§ Activity 1
Which people are mentioned by name in the text on true reconciliation? List each one.

§ Text passage
....................

She identifies the manipulative tactics used by abusers to silence survivors and avoid facing justice in the context of recent evangelical mega-pastor scandals. When I read the article, I felt like she was describing the abuse I experienced from various religious actors–including my former spouse and former in-laws– as I went through divorce. I encourage everyone to read her post.

 

Brief Thoughts RE: True Reconciliation–

 

The quote above from Bishop Tutu strikes me as especially important to keep in mind when pondering reconciliation with an adulterer or adulteress. It brings to mind the Scripture: “But if we walk in the light, as he is in the light, we have fellowship with one another, and the blood of Jesus, his Son, purifies us from all sin” (I John 1:7, NIV).

 

Notice that fellowship follows from walking in the light. John goes on to talk about sin after this verse. So, one can only surmise by extension that such fellowship is predicated upon exposing the sin to the light. It is as Bishop Tutu says: the full abuse and awfulness must be exposed. Without this, no true fellowship can be had. And by extension, the marriage cannot be reconciled. Darkness still reigns, and the relationship is still broken by sin.

 

I would add that just admitting to the extra-marital sex is not enough. The awfulness and abuse is much deeper than that. It includes copious lies and gaslighting (usually) in order to keep the faithful spouse in the dark. These sins need to be exposed to the light along with how it impacted the faithful spouse. The cheater needs to see the damage he/she did to the faithful spouse. This is important to undermine lies that minimize adultery in the cheater’s mind. It is harder to say adultery is nothing after seeing the devastation in the eyes of one’s spouse–i.e. assuming the adulterous spouse still has a conscience.

 

Also, I am of the mind that if the OM/OW know something that the faithful spouse does not, then the adulterous spouse is still in sin. This is my conviction, at least. Their soul is still tied by the secret with the OM/OW. That tie needs to be severed for there to be true hope in actual reconciliation.

 

What was darkness must be exposed to the light. This is what is required for fellowship with fellow believers and Christ. It is a minimal requirement for true reconciliation.

1 thought on “True Reconciliation”

  1. Thanks for these posts, Pastor. I think you thoughtfully articulated why reconciliation is a remote possibility for most situations. Reconciliation in it ‘s true form is way more difficult because of the its humbling impact on the part of the unfaithful spouse. The unfaithful spouse usually does not see (or care possibly) how humbling and humiliating adultery has been to the faithful spouse.

....................

§ Source information
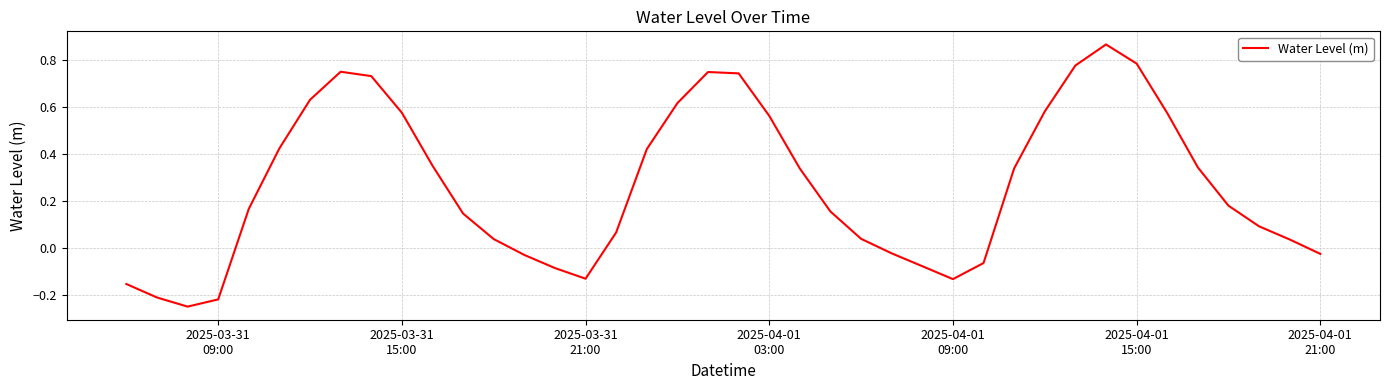

What is the difference between the maximum and minimum values?

1.1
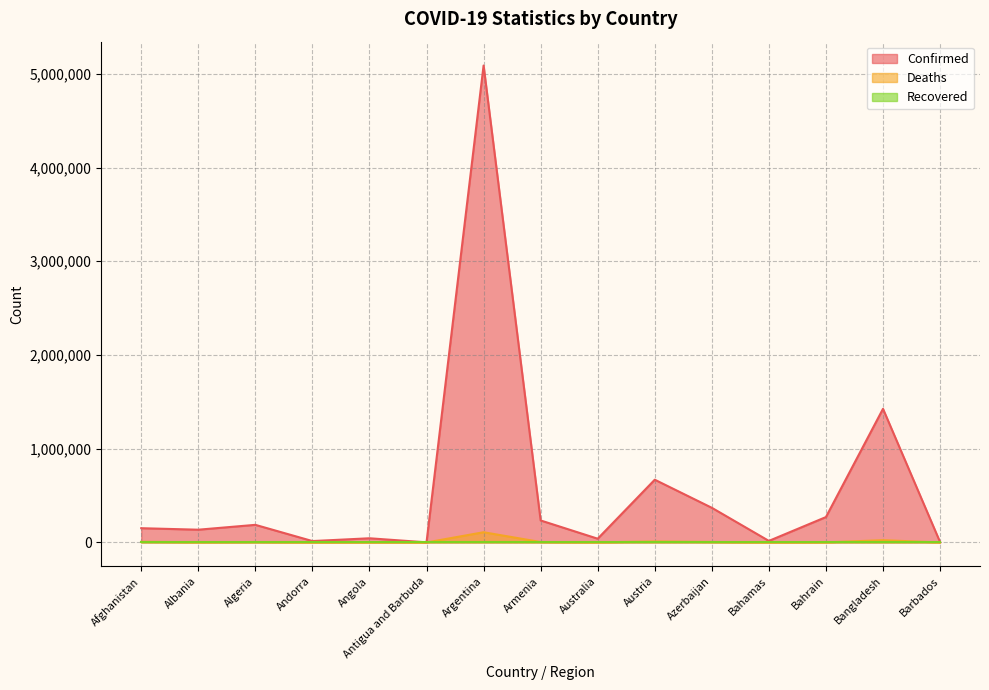

At which label does Deaths first exceed 2466?

Afghanistan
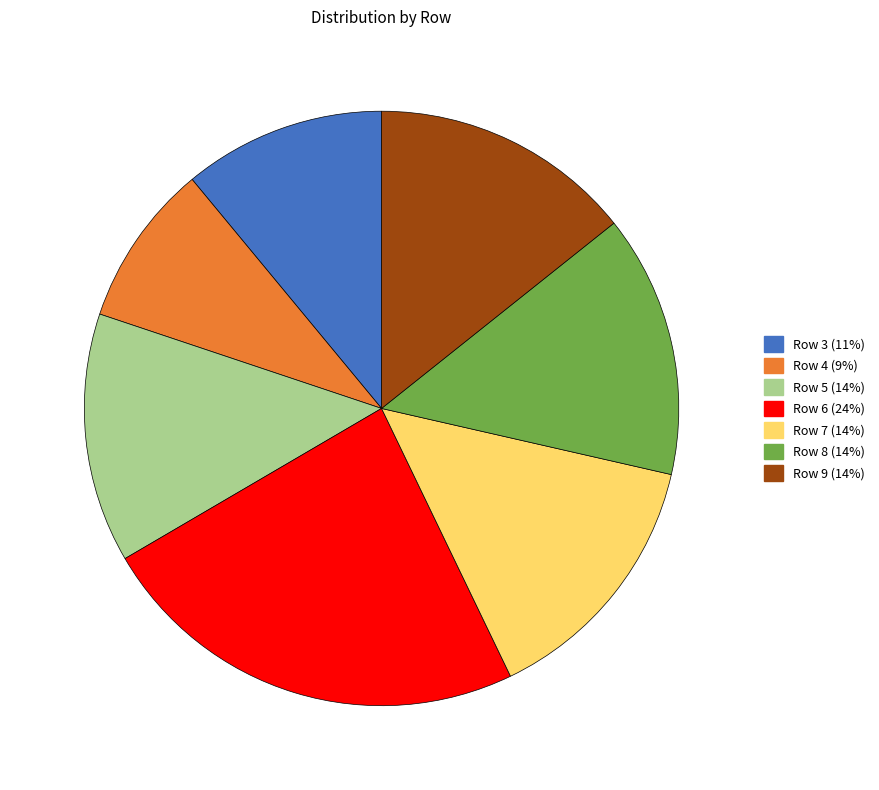

How many slices are in this pie chart?

7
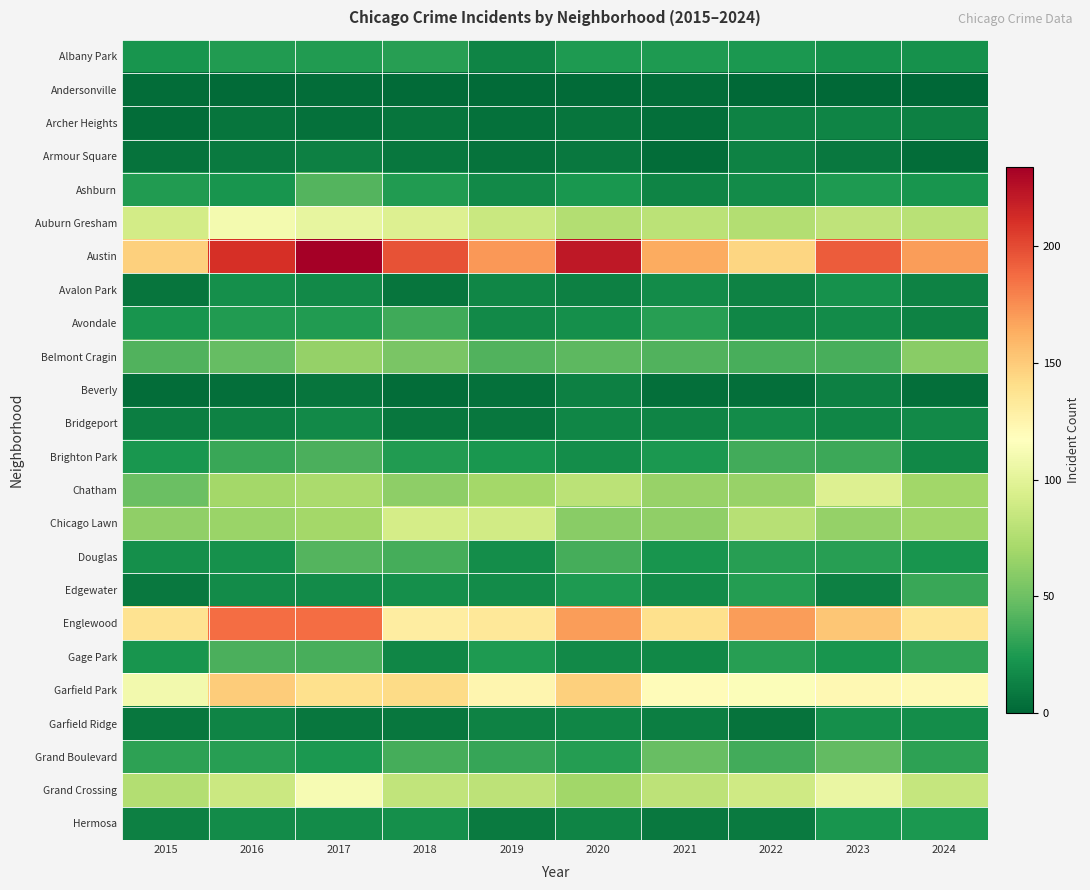

What is the total value across all series at 2024?

1068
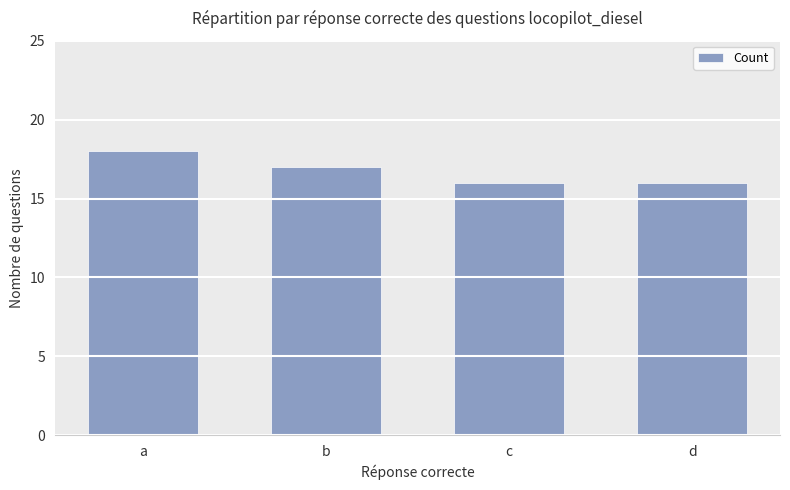

Reading left to right, transcribe all the data shown in this chart.

18	17	16	16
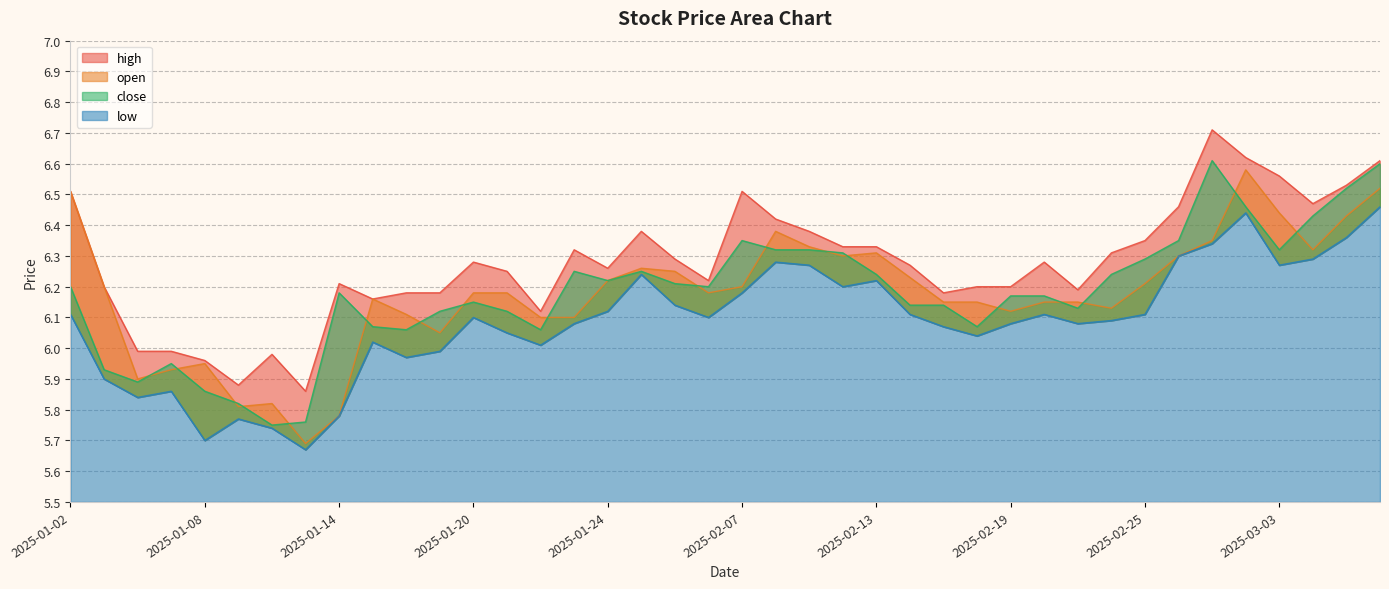

Reading right to left, list all the values displayed in this chart.

high: 6.6	6.5	6.5	6.6	6.6	6.7	6.5	6.3	6.3	6.2	6.3	6.2	6.2	6.2	6.3	6.3	6.3	6.4	6.4	6.5	6.2	6.3	6.4	6.3	6.3	6.1	6.2	6.3	6.2	6.2	6.2	6.2	5.9	6.0	5.9	6.0	6.0	6.0	6.2	6.5
open: 6.5	6.4	6.3	6.4	6.6	6.3	6.3	6.2	6.1	6.2	6.2	6.1	6.2	6.2	6.2	6.3	6.3	6.3	6.4	6.2	6.2	6.2	6.3	6.2	6.1	6.1	6.2	6.2	6.0	6.1	6.2	5.8	5.7	5.8	5.8	6.0	5.9	5.9	6.2	6.5
close: 6.6	6.5	6.4	6.3	6.5	6.6	6.3	6.3	6.2	6.1	6.2	6.2	6.1	6.1	6.1	6.2	6.3	6.3	6.3	6.3	6.2	6.2	6.2	6.2	6.2	6.1	6.1	6.2	6.1	6.1	6.1	6.2	5.8	5.8	5.8	5.9	6.0	5.9	5.9	6.2
low: 6.5	6.4	6.3	6.3	6.4	6.3	6.3	6.1	6.1	6.1	6.1	6.1	6.0	6.1	6.1	6.2	6.2	6.3	6.3	6.2	6.1	6.1	6.2	6.1	6.1	6.0	6.0	6.1	6.0	6.0	6.0	5.8	5.7	5.7	5.8	5.7	5.9	5.8	5.9	6.1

....................

§ Activity 2
Can you render the chart entries, from their start through the line holding "Reading right to" (inclusive), as a Markdown table with the columns Row and Line? Give one numbered row per line, skip blank lines, and leave the pictures out.

§ Response box 1
- Bishop Tutu
- Jesus (also called Christ)
- John

§ Response box 2
| Row | Line |
|---|---|
| 1 | What is the difference between the maximum and minimum values? |
| 2 | 1.1 |
| 3 | At which label does Deaths first exceed 2466? |
| 4 | Afghanistan |
| 5 | How many slices are in this pie chart? |
| 6 | 7 |
| 7 | What is the total value across all series at 2024? |
| 8 | 1068 |
| 9 | Reading left to right, transcribe all the data shown in this chart. |
| 10 | 18	17	16	16 |
| 11 | Reading right to left, list all the values displayed in this chart. |